Work instruction
Exactly the lines from the beginning of the records to the line with "10: (7, 278, 2.82)", both ends included, are to be given again, and pictures are to be left out.

┏━━

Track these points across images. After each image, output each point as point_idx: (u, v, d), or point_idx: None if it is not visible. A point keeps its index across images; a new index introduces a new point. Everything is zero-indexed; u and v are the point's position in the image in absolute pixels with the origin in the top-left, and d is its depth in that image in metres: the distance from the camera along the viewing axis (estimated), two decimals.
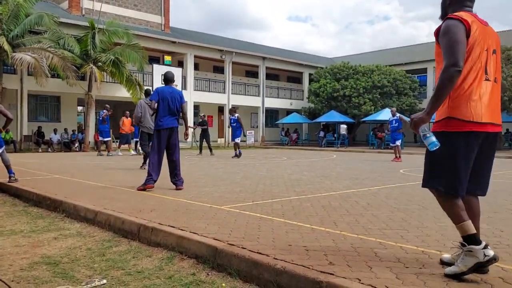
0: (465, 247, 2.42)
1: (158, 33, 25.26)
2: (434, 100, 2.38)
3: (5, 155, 7.11)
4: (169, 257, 3.24)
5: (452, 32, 2.39)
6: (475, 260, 2.37)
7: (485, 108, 2.42)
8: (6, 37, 17.18)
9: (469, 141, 2.42)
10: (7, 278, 2.82)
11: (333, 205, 4.88)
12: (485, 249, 2.38)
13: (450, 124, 2.43)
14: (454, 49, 2.35)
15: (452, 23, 2.43)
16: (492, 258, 2.37)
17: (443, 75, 2.35)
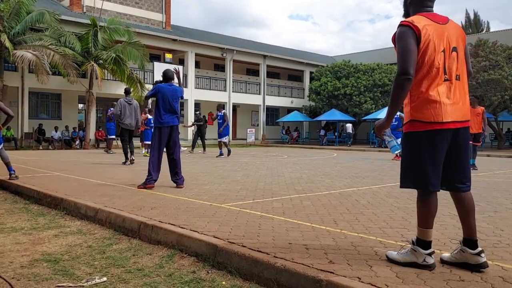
0: (413, 245, 2.59)
1: (159, 31, 25.25)
2: (390, 106, 2.54)
3: (4, 152, 7.11)
4: (170, 255, 3.24)
5: (402, 40, 2.47)
6: (414, 259, 2.56)
7: (446, 107, 2.49)
8: (7, 34, 17.18)
9: (432, 140, 2.51)
10: (7, 275, 2.83)
11: (334, 203, 4.88)
12: (427, 256, 2.53)
13: (414, 125, 2.56)
14: (404, 58, 2.44)
15: (403, 30, 2.49)
16: (428, 265, 2.53)
17: (395, 83, 2.47)
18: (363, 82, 26.12)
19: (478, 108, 10.18)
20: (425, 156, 2.53)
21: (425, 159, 2.54)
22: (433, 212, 2.58)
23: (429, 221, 2.57)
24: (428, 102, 2.50)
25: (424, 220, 2.57)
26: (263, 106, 29.70)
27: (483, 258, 2.51)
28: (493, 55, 21.77)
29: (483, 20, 50.03)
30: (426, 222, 2.57)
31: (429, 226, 2.57)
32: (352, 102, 26.42)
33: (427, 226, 2.57)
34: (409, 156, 2.62)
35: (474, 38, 25.29)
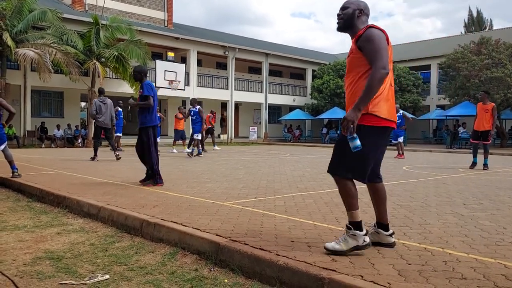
0: (350, 230, 2.76)
1: (161, 29, 25.25)
2: (364, 98, 2.62)
3: (8, 150, 7.13)
4: (172, 253, 3.25)
5: (379, 39, 2.68)
6: (356, 243, 2.75)
7: (392, 108, 2.81)
8: (9, 32, 17.21)
9: (383, 135, 2.79)
10: (10, 273, 2.83)
11: (336, 201, 4.87)
12: (365, 235, 2.77)
13: (370, 119, 2.71)
14: (382, 54, 2.64)
15: (378, 32, 2.72)
16: (367, 244, 2.77)
17: (376, 76, 2.60)
18: None
19: (489, 105, 9.58)
20: (373, 152, 2.77)
21: (373, 155, 2.77)
22: (356, 194, 2.81)
23: (356, 203, 2.80)
24: (385, 101, 2.74)
25: (352, 204, 2.79)
26: (265, 104, 29.69)
27: (393, 239, 2.96)
28: (496, 53, 21.68)
29: (486, 18, 49.80)
30: (354, 205, 2.79)
31: (357, 207, 2.80)
32: None
33: (355, 207, 2.79)
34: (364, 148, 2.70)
35: (477, 36, 25.19)
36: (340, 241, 2.78)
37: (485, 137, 9.57)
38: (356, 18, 2.85)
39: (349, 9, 2.86)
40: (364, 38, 2.71)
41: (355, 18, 2.85)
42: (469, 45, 23.28)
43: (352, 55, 2.82)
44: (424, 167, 10.29)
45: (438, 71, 28.62)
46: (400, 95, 26.65)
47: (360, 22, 2.86)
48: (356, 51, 2.77)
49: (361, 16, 2.87)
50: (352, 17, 2.86)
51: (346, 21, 2.88)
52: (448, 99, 24.82)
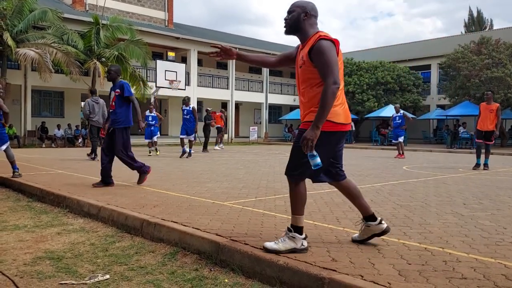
0: (291, 232, 2.83)
1: (162, 29, 25.25)
2: (321, 115, 2.66)
3: (10, 150, 7.13)
4: (172, 253, 3.25)
5: (331, 53, 2.69)
6: (294, 245, 2.80)
7: (347, 112, 2.87)
8: (10, 32, 17.22)
9: (338, 139, 2.87)
10: (10, 272, 2.84)
11: (336, 201, 4.87)
12: (304, 239, 2.85)
13: (326, 125, 2.73)
14: (333, 69, 2.66)
15: (329, 45, 2.72)
16: (305, 249, 2.83)
17: (328, 91, 2.64)
18: (366, 80, 26.07)
19: (493, 105, 9.46)
20: (328, 155, 2.86)
21: (328, 157, 2.86)
22: (305, 200, 2.91)
23: (303, 208, 2.88)
24: (340, 105, 2.82)
25: (299, 208, 2.87)
26: (265, 104, 29.68)
27: (385, 224, 3.03)
28: (496, 53, 21.67)
29: (486, 18, 49.82)
30: (301, 209, 2.87)
31: (303, 213, 2.89)
32: (354, 100, 26.36)
33: (302, 213, 2.88)
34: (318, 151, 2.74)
35: (477, 36, 25.18)
36: (279, 242, 2.83)
37: (488, 137, 9.50)
38: (303, 21, 2.84)
39: (294, 12, 2.86)
40: (315, 51, 2.71)
41: (301, 21, 2.84)
42: (470, 45, 23.28)
43: (304, 66, 2.81)
44: (424, 167, 10.28)
45: (439, 71, 28.60)
46: (400, 95, 26.66)
47: (308, 24, 2.86)
48: (309, 62, 2.77)
49: (308, 19, 2.85)
50: (298, 20, 2.84)
51: (292, 24, 2.88)
52: (448, 99, 24.81)
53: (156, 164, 9.99)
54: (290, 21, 2.88)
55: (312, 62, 2.75)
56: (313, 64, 2.74)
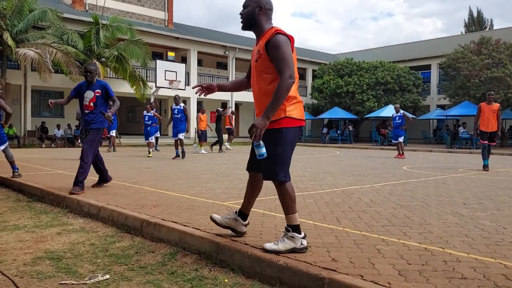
0: (289, 232, 2.83)
1: (162, 28, 25.25)
2: (273, 106, 2.69)
3: (9, 151, 7.13)
4: (172, 253, 3.25)
5: (286, 47, 2.73)
6: (293, 245, 2.80)
7: (302, 108, 2.96)
8: (10, 32, 17.21)
9: (298, 134, 2.94)
10: (10, 272, 2.84)
11: (336, 201, 4.87)
12: (303, 238, 2.84)
13: (288, 122, 2.82)
14: (289, 63, 2.70)
15: (285, 39, 2.76)
16: (305, 247, 2.84)
17: (284, 85, 2.66)
18: (366, 80, 26.06)
19: (494, 105, 9.33)
20: (293, 149, 2.92)
21: (291, 151, 2.92)
22: (295, 198, 2.90)
23: (294, 206, 2.89)
24: (298, 103, 2.88)
25: (292, 207, 2.86)
26: None
27: (246, 229, 3.19)
28: (496, 53, 21.67)
29: (486, 18, 49.86)
30: (293, 208, 2.87)
31: (296, 210, 2.89)
32: (354, 100, 26.37)
33: (295, 211, 2.88)
34: (286, 149, 2.84)
35: (477, 36, 25.18)
36: (278, 242, 2.83)
37: (492, 138, 9.39)
38: (258, 16, 2.87)
39: (249, 7, 2.88)
40: (271, 45, 2.74)
41: (256, 16, 2.87)
42: (470, 45, 23.28)
43: (260, 60, 2.83)
44: (424, 167, 10.28)
45: (439, 71, 28.61)
46: (400, 95, 26.65)
47: (263, 19, 2.89)
48: (265, 56, 2.79)
49: (263, 13, 2.87)
50: (253, 15, 2.87)
51: (247, 19, 2.91)
52: (448, 99, 24.81)
53: (156, 164, 9.99)
54: (245, 15, 2.90)
55: (268, 56, 2.77)
56: (269, 58, 2.77)
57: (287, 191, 2.85)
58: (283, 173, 2.82)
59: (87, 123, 5.74)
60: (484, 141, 9.45)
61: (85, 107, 5.75)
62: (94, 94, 5.73)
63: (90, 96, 5.73)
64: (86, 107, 5.74)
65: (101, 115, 5.73)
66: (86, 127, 5.76)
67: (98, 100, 5.73)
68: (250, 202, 3.18)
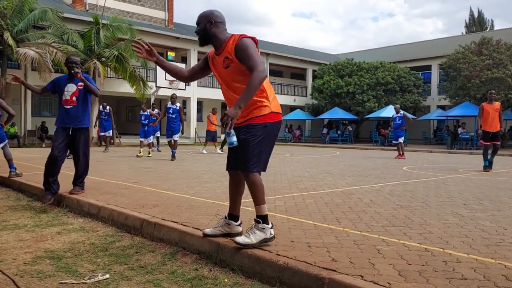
0: (260, 224, 2.93)
1: (162, 28, 25.26)
2: (246, 97, 2.78)
3: (8, 149, 7.13)
4: (172, 253, 3.25)
5: (253, 47, 2.88)
6: (264, 236, 2.92)
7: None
8: (10, 32, 17.21)
9: (279, 127, 3.08)
10: (10, 272, 2.84)
11: (336, 202, 4.87)
12: (271, 228, 2.98)
13: (272, 117, 2.98)
14: (259, 60, 2.85)
15: (250, 41, 2.92)
16: (273, 236, 2.98)
17: (257, 77, 2.77)
18: (366, 80, 26.06)
19: (496, 104, 9.20)
20: (273, 142, 3.06)
21: (272, 145, 3.06)
22: (263, 188, 3.01)
23: (263, 197, 2.99)
24: (275, 99, 3.06)
25: (261, 198, 2.96)
26: None
27: (241, 227, 3.21)
28: (497, 54, 21.66)
29: (487, 18, 49.84)
30: (262, 198, 2.97)
31: (265, 201, 3.00)
32: (354, 100, 26.36)
33: (264, 201, 2.98)
34: (264, 143, 2.95)
35: (478, 36, 25.18)
36: (249, 235, 2.91)
37: (496, 137, 9.24)
38: (210, 30, 3.01)
39: (201, 24, 3.04)
40: (240, 48, 2.88)
41: (209, 30, 3.01)
42: (470, 45, 23.27)
43: (232, 64, 2.93)
44: (424, 167, 10.28)
45: (439, 72, 28.61)
46: (400, 95, 26.64)
47: (217, 32, 3.02)
48: (236, 61, 2.91)
49: (215, 27, 3.02)
50: (206, 30, 3.02)
51: (202, 35, 3.05)
52: (448, 100, 24.81)
53: (156, 164, 9.99)
54: (200, 32, 3.05)
55: (238, 59, 2.89)
56: (240, 61, 2.89)
57: (257, 182, 2.95)
58: (259, 165, 2.95)
59: (71, 119, 5.27)
60: (486, 142, 9.34)
61: (66, 102, 5.29)
62: (77, 87, 5.31)
63: (72, 89, 5.30)
64: (67, 102, 5.29)
65: (85, 112, 5.32)
66: (70, 124, 5.27)
67: (81, 94, 5.31)
68: (237, 202, 3.21)
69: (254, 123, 2.93)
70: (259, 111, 2.94)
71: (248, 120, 2.96)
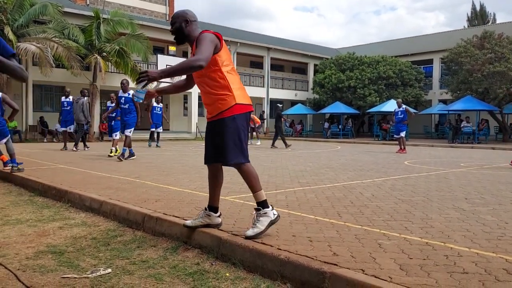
0: (261, 210, 3.04)
1: (163, 23, 25.16)
2: (170, 71, 2.83)
3: (11, 144, 7.15)
4: (174, 247, 3.26)
5: (205, 39, 2.93)
6: (269, 219, 3.04)
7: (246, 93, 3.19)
8: (11, 26, 17.18)
9: (248, 118, 3.16)
10: (13, 266, 2.85)
11: (337, 196, 4.87)
12: (272, 210, 3.10)
13: (239, 108, 3.05)
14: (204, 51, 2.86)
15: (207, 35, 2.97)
16: (277, 215, 3.12)
17: (188, 61, 2.83)
18: (368, 74, 25.97)
19: None
20: (245, 133, 3.13)
21: (246, 135, 3.13)
22: (257, 175, 3.13)
23: (259, 184, 3.11)
24: (242, 90, 3.12)
25: (257, 185, 3.09)
26: (267, 99, 29.62)
27: (221, 219, 3.30)
28: (499, 47, 21.55)
29: (489, 12, 49.58)
30: (258, 185, 3.09)
31: (261, 187, 3.11)
32: (356, 94, 26.30)
33: (260, 188, 3.10)
34: (239, 134, 3.04)
35: (480, 30, 25.05)
36: (255, 224, 3.01)
37: None
38: (185, 29, 3.11)
39: (176, 23, 3.12)
40: (196, 42, 2.99)
41: (184, 29, 3.10)
42: (472, 39, 23.15)
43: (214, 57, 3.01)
44: (426, 161, 10.27)
45: (441, 66, 28.49)
46: (402, 89, 26.56)
47: (191, 30, 3.12)
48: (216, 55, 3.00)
49: (190, 25, 3.11)
50: (182, 29, 3.11)
51: (178, 35, 3.14)
52: (450, 94, 24.73)
53: (158, 159, 10.00)
54: (175, 31, 3.13)
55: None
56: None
57: (250, 171, 3.09)
58: (239, 157, 3.05)
59: None
60: None
61: None
62: None
63: None
64: None
65: None
66: None
67: None
68: (216, 194, 3.30)
69: (222, 117, 3.04)
70: (223, 104, 3.04)
71: (217, 116, 3.07)
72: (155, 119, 14.70)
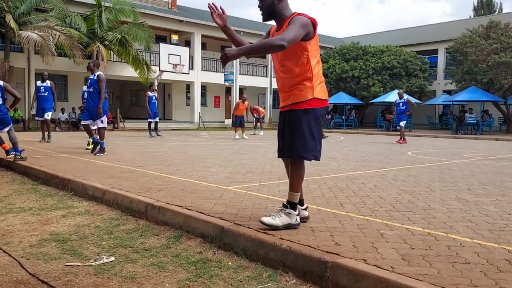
0: (287, 208, 2.98)
1: (165, 11, 25.01)
2: (252, 49, 2.77)
3: (13, 132, 7.16)
4: (176, 236, 3.27)
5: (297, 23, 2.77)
6: (289, 221, 2.96)
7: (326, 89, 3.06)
8: (12, 14, 17.11)
9: (323, 114, 3.04)
10: (16, 254, 2.87)
11: (340, 186, 4.87)
12: (298, 215, 3.02)
13: (317, 103, 2.93)
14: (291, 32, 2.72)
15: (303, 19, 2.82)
16: (298, 223, 3.02)
17: (274, 41, 2.69)
18: (372, 64, 25.80)
19: None
20: (320, 129, 3.02)
21: (320, 132, 3.03)
22: (303, 178, 3.06)
23: (301, 186, 3.05)
24: (322, 84, 2.99)
25: (299, 186, 3.02)
26: (270, 89, 29.49)
27: (307, 212, 3.22)
28: (505, 37, 21.33)
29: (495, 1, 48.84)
30: (299, 186, 3.02)
31: (300, 190, 3.05)
32: (360, 85, 26.15)
33: (300, 190, 3.04)
34: (315, 131, 2.94)
35: (486, 19, 24.77)
36: (275, 217, 2.95)
37: None
38: (277, 5, 2.94)
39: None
40: (290, 21, 2.83)
41: (275, 6, 2.94)
42: (478, 29, 22.92)
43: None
44: (429, 152, 10.24)
45: (446, 56, 28.27)
46: (406, 79, 26.39)
47: (283, 7, 2.95)
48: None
49: (281, 2, 2.94)
50: (273, 5, 2.94)
51: (267, 11, 2.97)
52: (455, 84, 24.57)
53: (161, 148, 10.02)
54: (264, 7, 2.96)
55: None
56: None
57: (302, 170, 3.00)
58: (308, 153, 2.93)
59: None
60: None
61: None
62: None
63: None
64: None
65: None
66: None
67: None
68: None
69: (295, 108, 2.92)
70: (301, 95, 2.91)
71: (290, 106, 2.96)
72: (154, 109, 14.62)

┗━━

Task solution
Track these points across images. After each image, output each point as point_idx: (u, v, d), or point_idx: None if it is not visible. A point keeps its index across images; a new index introduces a new point. Everything is zero-indexed; u and v are the point's position in the image in absolute pixels with the origin in the top-left, and d is its depth in that image in metres: the distance from the camera along the viewing axis (estimated), two decimals.
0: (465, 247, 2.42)
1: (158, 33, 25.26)
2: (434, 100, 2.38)
3: (5, 155, 7.11)
4: (169, 257, 3.24)
5: (452, 32, 2.39)
6: (475, 260, 2.37)
7: (485, 108, 2.42)
8: (6, 37, 17.18)
9: (469, 141, 2.42)
10: (7, 278, 2.82)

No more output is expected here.